FAQ. Publier une vente sur saisie après le décès du parent du propriétaire et sans attestation immobilière notariée ?

Question. Je suis créancier poursuivant en saisie immobilière. Mon débiteur est le fils unique d’une personne qui est décédée « intestat » et qui était elle-même seule propriétaire du bien immobilier.

Mon avocat poursuit la vente sur saisie.

J’ai cru comprendre à vous lire qu’il pourrait y avoir une difficulté faute d’attestation immobilière notariée après le décès de l’auteur du propriétaire.

Comment faire ?

Réponse.

Dans votre cas de vente sur saisie, la difficulté évoquée est réglée, plus ou moins bien, par les textes sur la réforme de la publicité foncière.

Lorsqu’il s’agit de procéder à la publication d’un acte dressé ou d’une décision rendue sans le concours ou la requête du titulaire du droit, l’article 36, 1 du décret n° 55-1350 du 14 octobre 1955 vise notamment les cas de saisie, de demande en justice, expropriation, remembrements collectifs, des dispositions particulières sont prévues. L’article 36 du décret précité précise que le service chargé de la publicité foncière (conservateur avant le 1er janvier 2013) doit accepter le dépôt de l’acte dont la formalité est requise, même en l’absence des références de la formalité donnée au titre du dernier titulaire du droit ou de l’attestation de propriété notariée de transmission par décès.

☆ ☆ ☆ ☆ ☆

=== Activité ===
Recopiez intégralement et sans rien changer la FAQ sur la publication d'une vente sur saisie sans attestation immobilière notariée.

Enregistrements tirés d'un jeu de données:
☆ ☆ ☆ ☆ ☆

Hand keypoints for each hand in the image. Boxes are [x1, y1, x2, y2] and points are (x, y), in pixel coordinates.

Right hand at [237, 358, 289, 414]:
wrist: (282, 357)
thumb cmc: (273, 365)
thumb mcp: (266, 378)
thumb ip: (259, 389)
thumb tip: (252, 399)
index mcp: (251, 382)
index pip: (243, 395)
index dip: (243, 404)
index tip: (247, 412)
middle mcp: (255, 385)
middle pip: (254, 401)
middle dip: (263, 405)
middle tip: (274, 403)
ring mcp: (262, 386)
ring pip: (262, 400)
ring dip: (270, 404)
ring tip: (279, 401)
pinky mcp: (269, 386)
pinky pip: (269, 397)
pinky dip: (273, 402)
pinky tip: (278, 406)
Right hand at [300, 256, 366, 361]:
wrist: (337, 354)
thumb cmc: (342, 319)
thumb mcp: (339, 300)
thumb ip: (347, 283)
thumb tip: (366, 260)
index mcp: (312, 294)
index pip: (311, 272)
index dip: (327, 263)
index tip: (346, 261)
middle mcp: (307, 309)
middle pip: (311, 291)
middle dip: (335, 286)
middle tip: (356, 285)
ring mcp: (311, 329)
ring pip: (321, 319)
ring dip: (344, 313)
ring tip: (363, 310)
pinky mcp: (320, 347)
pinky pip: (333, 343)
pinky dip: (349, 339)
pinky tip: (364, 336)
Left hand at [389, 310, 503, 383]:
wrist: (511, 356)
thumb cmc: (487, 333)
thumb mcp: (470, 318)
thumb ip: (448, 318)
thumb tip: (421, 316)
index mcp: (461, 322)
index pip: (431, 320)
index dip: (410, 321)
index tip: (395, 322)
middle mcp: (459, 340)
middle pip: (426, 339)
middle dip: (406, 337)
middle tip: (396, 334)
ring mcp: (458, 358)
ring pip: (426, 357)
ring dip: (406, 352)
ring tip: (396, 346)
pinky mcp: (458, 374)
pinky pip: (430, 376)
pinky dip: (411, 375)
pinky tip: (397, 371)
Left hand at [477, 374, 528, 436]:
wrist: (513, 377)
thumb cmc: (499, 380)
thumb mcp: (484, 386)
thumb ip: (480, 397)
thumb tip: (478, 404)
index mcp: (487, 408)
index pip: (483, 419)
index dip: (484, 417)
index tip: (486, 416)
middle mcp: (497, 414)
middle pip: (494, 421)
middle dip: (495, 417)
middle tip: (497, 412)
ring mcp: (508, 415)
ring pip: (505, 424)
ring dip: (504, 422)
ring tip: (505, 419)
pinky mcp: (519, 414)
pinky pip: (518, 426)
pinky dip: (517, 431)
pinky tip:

☆ ☆ ☆ ☆ ☆

=== Corrigé ===
FAQ. Publier une vente sur saisie après le décès du parent du propriétaire et sans attestation immobilière notariée ?

Question. Je suis créancier poursuivant en saisie immobilière. Mon débiteur est le fils unique d’une personne qui est décédée « intestat » et qui était elle-même seule propriétaire du bien immobilier.

Mon avocat poursuit la vente sur saisie.

J’ai cru comprendre à vous lire qu’il pourrait y avoir une difficulté faute d’attestation immobilière notariée après le décès de l’auteur du propriétaire.

Comment faire ?

Réponse.

Dans votre cas de vente sur saisie, la difficulté évoquée est réglée, plus ou moins bien, par les textes sur la réforme de la publicité foncière.

Lorsqu’il s’agit de procéder à la publication d’un acte dressé ou d’une décision rendue sans le concours ou la requête du titulaire du droit, l’article 36, 1 du décret n° 55-1350 du 14 octobre 1955 vise notamment les cas de saisie, de demande en justice, expropriation, remembrements collectifs, des dispositions particulières sont prévues. L’article 36 du décret précité précise que le service chargé de la publicité foncière (conservateur avant le 1er janvier 2013) doit accepter le dépôt de l’acte dont la formalité est requise, même en l’absence des références de la formalité donnée au titre du dernier titulaire du droit ou de l’attestation de propriété notariée de transmission par décès.